Q: I've got a savings account that is approaching the $250,000 FDIC insurance limit. I like my bank, and I like the convenience of having my savings and checking account in the same place, so I don't want to find a new bank. If I simply start a second savings account there, and split the amounts so neither one is above $250,000, will I get additional FDIC insurance, or does it have to be a different type of account?
A: Not only won't your plan work, but based on the situation you describe, there is a possibility you have already exceeded the FDIC insurance limit. However, there are things you can do to get your deposits fully covered.
Simply splitting your money between two savings accounts won't entitle you to more than $250,000 in FDIC insurance coverage, and it doesn't matter what kind of accounts you have -- the limit applies to the combined total of your accounts at any given bank. So, since your savings account is approaching $250,000 and you have a checking account at the same bank, there is a chance you are already over the limit if the combined total of those two accounts exceeds $250,000.

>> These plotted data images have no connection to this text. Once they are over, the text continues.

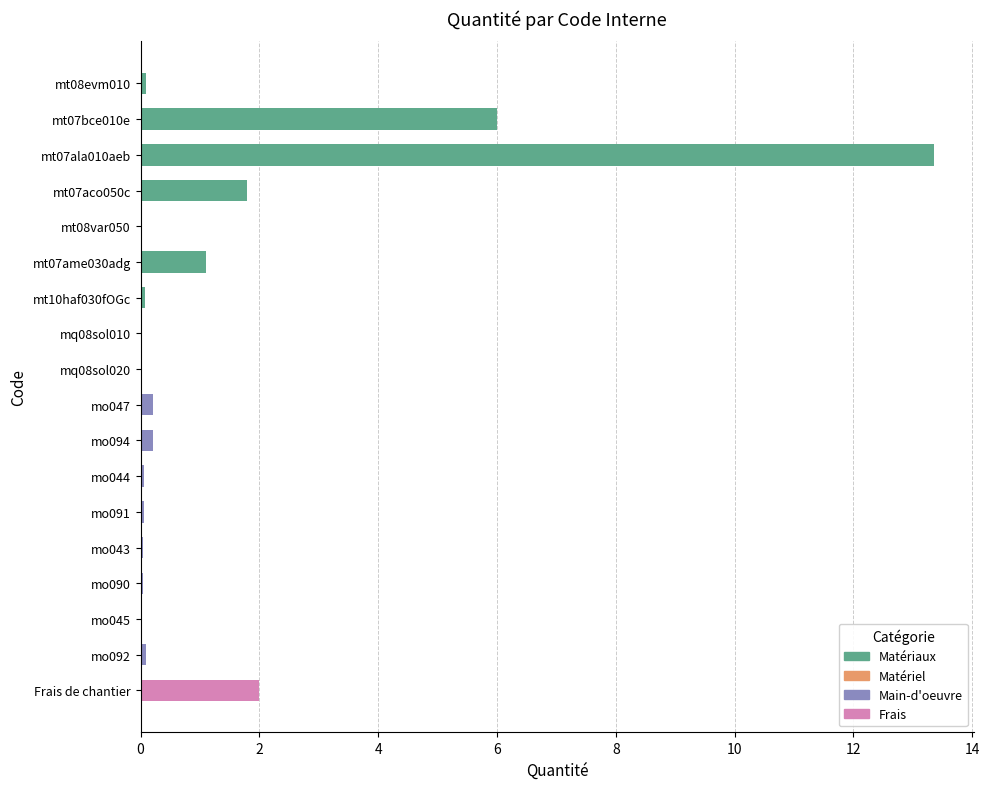

Which category has the highest value across all series?

mt07ala010aeb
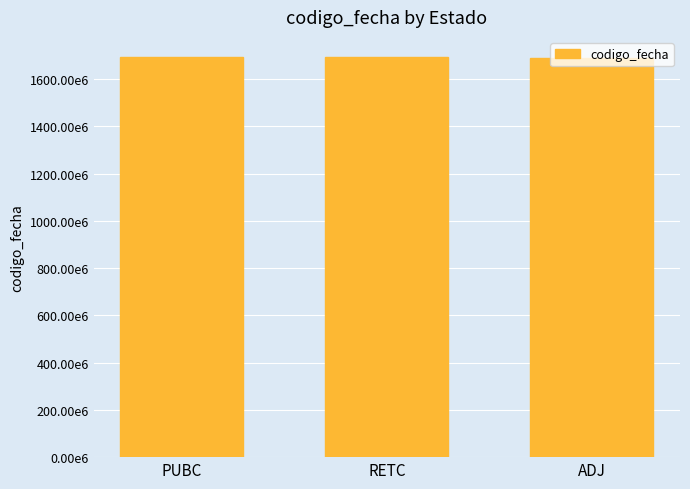

The chart shows a value of 2772647095 at PUBC. True or false?

False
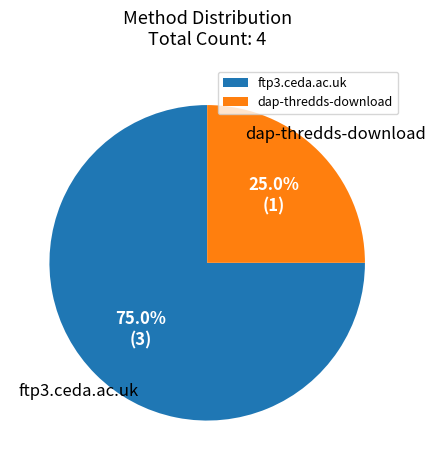

What percentage is NOT represented by dap-thredds-download?

75.0%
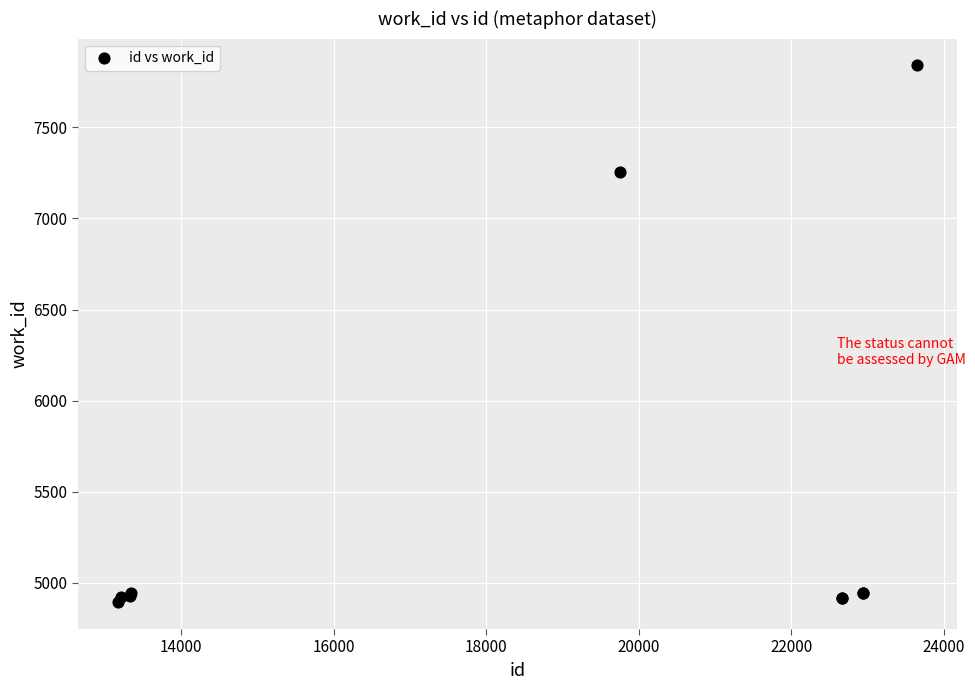

What Y value in the scatter plot is closest to 6366?

7253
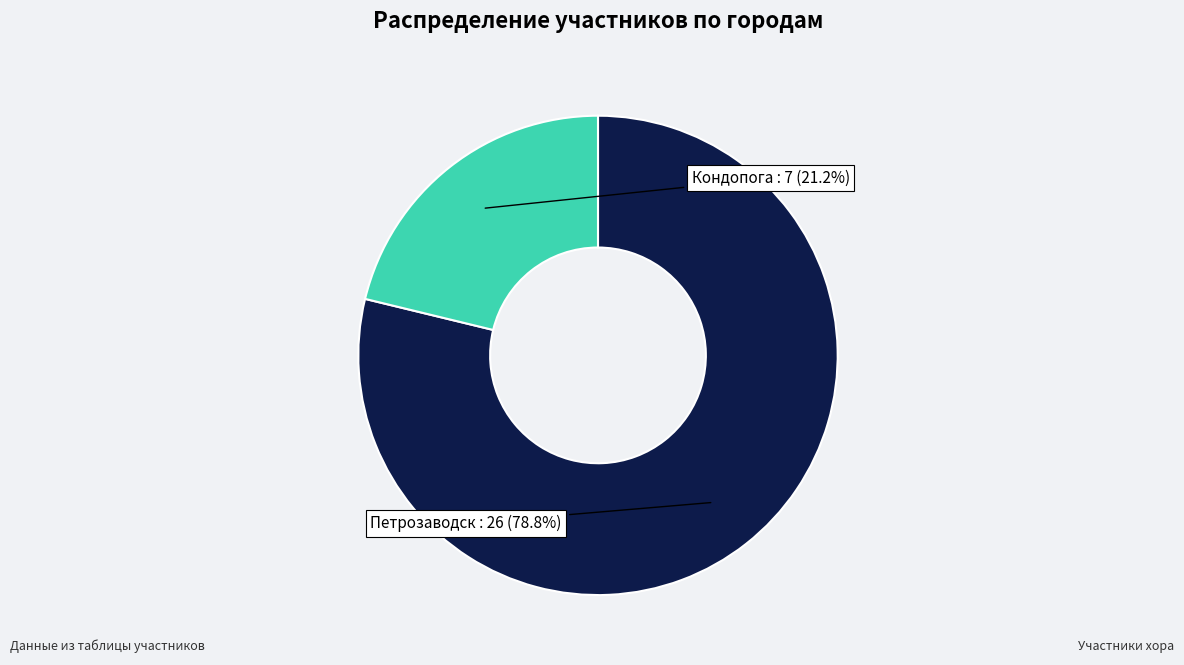

Is there any slice that represents more than half of the pie?

Yes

Basically, there are three ways you can get more than $250,000 in FDIC insurance:
- Create a different entity. You can maintain control of assets but create a separate ownership entity for some of your money. That separate entity would be considered a separate depositor for FDIC insurance purposes, so you could use this as a way of obtaining additional FDIC insurance. An IRA is probably the most straightforward example of a separate ownership entity, and certain trusts and corporate accounts would work too.
- Use a joint account. In a joint account, each depositor is entitled to $250,000 worth of FDIC insurance coverage. So, for example, if you and your spouse had a joint $400,000 account, you would be covered because you'd each be allowed $250,000 worth of coverage, for a total of $500,000.
- Consider a second bank. Although you'd like to stay with your bank, moving some of your deposits to a separate bank might be necessary at some point in order to remain fully covered by FDIC insurance. Consider moving some money you are saving for the long-term so you won't have to do much with it. That way, your checking account or other money you interact with more frequently can stay with the bank you are used to.
With interest on most savings accounts well below 1 percent, FDIC insurance may be the primary benefit to having your money in a bank these days. You'll want to organize your accounts so you can take the fullest advantage of that benefit.